Nearly four months after a ruptured barge leaked 230,000 gallons of oil off the coast of Washington, the Olympic National Park still has not been fully cleaned up, and won't be for years, park Superintendent Robert Chandler said Thursday.
Chandler's testimony came before the House Interior Committee's national parks subcommittee, which is looking into the environmental damage that can be expected from the Prince William Sound oil spill.
As the Alaska spill moves out of the Sound, it is threatening at least three national parks far more isolated from cleanup crews than Olympic National Park.
Boyd Evison, Alaska regional director of the National Park Service, said that so far little oil has washed onto the shores of the parks, but that damage is inevitable.
"It is hard to say what the impacts will be," Evison said. "But it is clear the oil will be moving through the ecosystem for some time."
Chandler was invited to the hearing to detail what effects his park has suffered since a barge being towed near Grays Harbor broke loose from a tug and ruptured.
Ocean currents carried that oil as far south as Oregon and as far north as British Columbia. Chandler said, however, that the bulk of the damage occurred in the park, where he said 10 of the 18 sites where oil washed ashore were located.

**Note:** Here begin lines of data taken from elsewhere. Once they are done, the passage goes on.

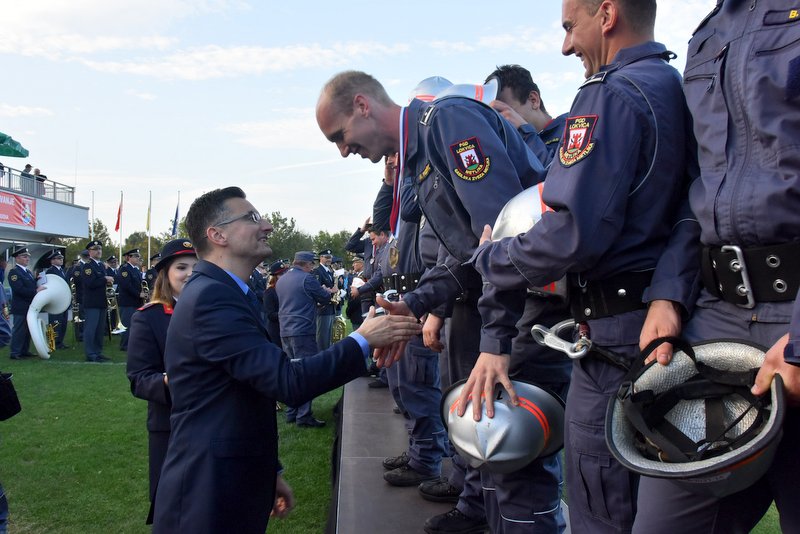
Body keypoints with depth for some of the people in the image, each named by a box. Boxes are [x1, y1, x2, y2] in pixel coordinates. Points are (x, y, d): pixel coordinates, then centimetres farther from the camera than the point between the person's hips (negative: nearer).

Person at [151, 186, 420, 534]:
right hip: (208, 500, -9)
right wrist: (362, 341, -20)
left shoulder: (220, 293, 12)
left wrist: (267, 472, 19)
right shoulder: (211, 297, -22)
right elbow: (288, 382, -28)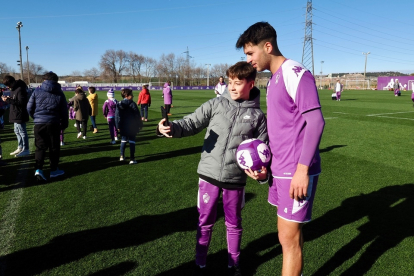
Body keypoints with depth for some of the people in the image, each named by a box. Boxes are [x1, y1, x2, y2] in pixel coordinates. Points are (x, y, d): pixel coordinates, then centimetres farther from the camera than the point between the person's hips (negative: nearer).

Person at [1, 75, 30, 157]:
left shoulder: (20, 89, -20)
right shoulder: (13, 89, 11)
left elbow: (22, 102, -24)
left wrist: (9, 100, -23)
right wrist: (8, 99, -1)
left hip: (20, 115, -10)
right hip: (15, 114, 10)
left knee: (22, 132, -2)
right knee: (17, 131, 17)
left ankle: (26, 149, 6)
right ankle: (20, 148, 27)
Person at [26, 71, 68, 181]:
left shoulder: (37, 91, 2)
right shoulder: (60, 94, 3)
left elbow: (29, 108, 5)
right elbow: (64, 111, 5)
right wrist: (64, 124, 15)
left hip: (38, 124, 1)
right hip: (53, 124, -1)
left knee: (40, 147, 7)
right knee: (54, 147, 9)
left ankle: (38, 169, -7)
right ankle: (54, 170, 17)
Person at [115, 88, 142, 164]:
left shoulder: (119, 104, 2)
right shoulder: (132, 104, -10)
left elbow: (117, 116, 3)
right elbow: (137, 115, -8)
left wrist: (118, 126, 9)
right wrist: (140, 125, 1)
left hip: (123, 127, 4)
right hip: (132, 127, -4)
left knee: (123, 141, 19)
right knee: (132, 142, 1)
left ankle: (122, 156, 26)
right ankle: (132, 159, 1)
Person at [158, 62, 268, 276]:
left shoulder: (257, 115, 0)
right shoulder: (216, 104, -2)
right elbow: (192, 123, -6)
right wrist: (171, 128, -25)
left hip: (236, 178, 0)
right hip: (209, 174, 0)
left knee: (233, 223, 17)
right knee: (205, 221, 13)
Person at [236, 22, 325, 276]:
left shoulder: (296, 73, -13)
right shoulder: (274, 80, 14)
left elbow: (315, 121, -18)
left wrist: (302, 169, -21)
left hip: (296, 171, -8)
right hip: (280, 169, 9)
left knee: (289, 238, 1)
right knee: (290, 233, 18)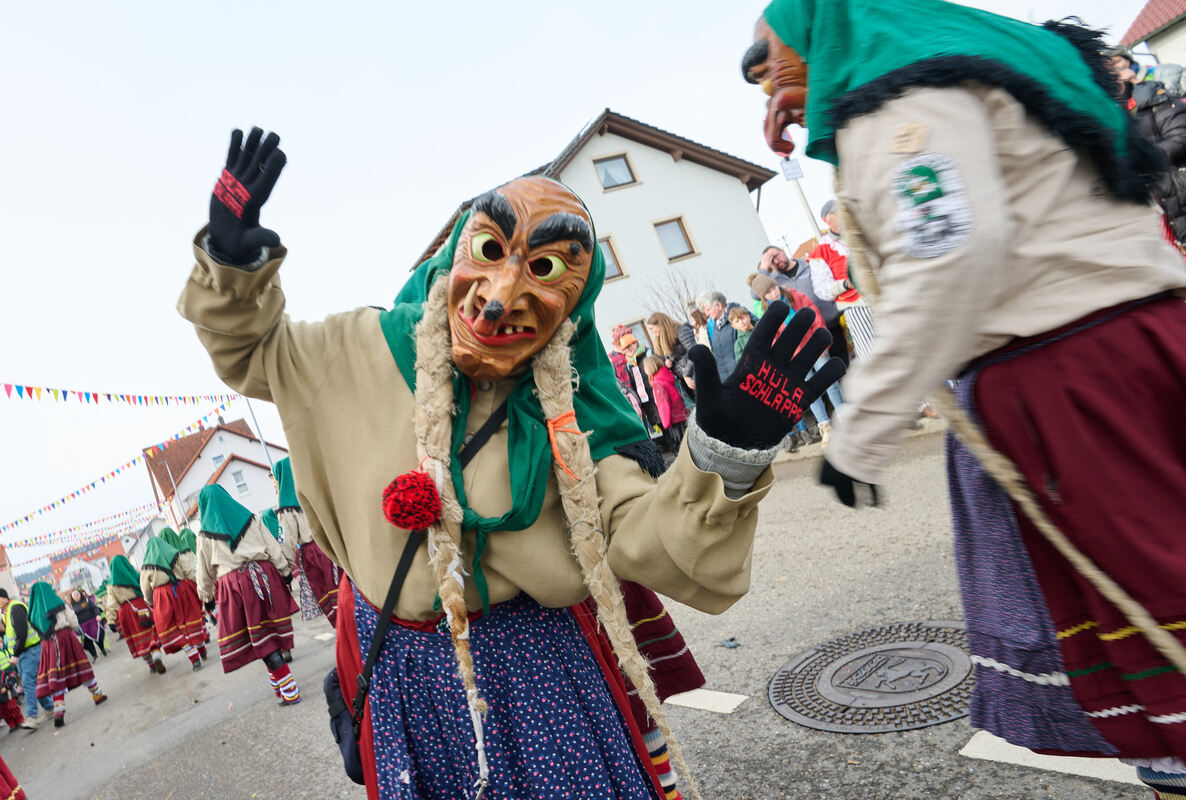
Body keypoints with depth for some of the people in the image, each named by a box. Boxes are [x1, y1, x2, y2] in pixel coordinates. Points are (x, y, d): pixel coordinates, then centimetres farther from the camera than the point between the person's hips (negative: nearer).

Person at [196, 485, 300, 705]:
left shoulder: (205, 533, 5)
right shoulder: (249, 518, 8)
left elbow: (205, 570, 12)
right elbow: (272, 547, 6)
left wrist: (206, 596, 23)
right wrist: (285, 571, 10)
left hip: (233, 584, -2)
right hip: (263, 575, 2)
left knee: (261, 639, -2)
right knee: (271, 630, 11)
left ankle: (288, 690, -6)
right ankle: (279, 679, 16)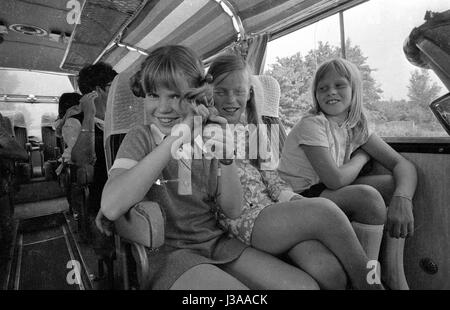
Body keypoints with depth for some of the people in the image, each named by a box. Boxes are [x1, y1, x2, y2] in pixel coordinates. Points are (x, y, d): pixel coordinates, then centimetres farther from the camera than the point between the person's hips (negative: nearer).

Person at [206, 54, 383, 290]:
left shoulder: (253, 130, 19)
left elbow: (271, 178, 14)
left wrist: (297, 200, -3)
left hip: (272, 210, 5)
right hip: (242, 221, -4)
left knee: (331, 272, -22)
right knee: (324, 210, -25)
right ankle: (368, 281, -6)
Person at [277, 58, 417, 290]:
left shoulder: (356, 126, 4)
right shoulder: (312, 125, -17)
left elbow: (403, 164, -3)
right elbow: (335, 179, -25)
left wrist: (402, 199, -23)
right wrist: (361, 157, -5)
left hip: (329, 193, 7)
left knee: (398, 184, -3)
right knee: (368, 196, -27)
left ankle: (392, 268, 4)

Chandler said most of the visible oil has been sopped up. About 750 tons of oiled debris has been removed from the park, he said.
In three areas where wave action mixed the oil below the surface of the sandy beaches, the cleanup has been the most difficult.
Chandler said the spill killed 10,000 birds. The secondary effects on other wildlife and marine habitat are unknown, he said.
"The visual effects and certainly some biological effects will be there for some time," Chandler said.
Chandler's testimony was a grim foreshadowing of what is in store for Alaska. There were a lot of questions for Evison but few answers.
"Is there any way you can see to prevent heavy oiling of Kenai Fjords National Park?" asked the subcommittee chairman, Rep. Bruce Vento, DMinn.
"It is hard to tell," Evison replied.
"Isn't the park relatively helpless?" Vento asked.
"It is hard to say what the impacts will be," Evison said.
On the crucial question can an oildamaged park ever be completely restored Chandler had an answer.
"The standard we applied was no oil," he said. "I don't believe we will ever be able to meet that. I don't believe we will be able to remove every drop of oil. We will not be able to get the park back to the way it was."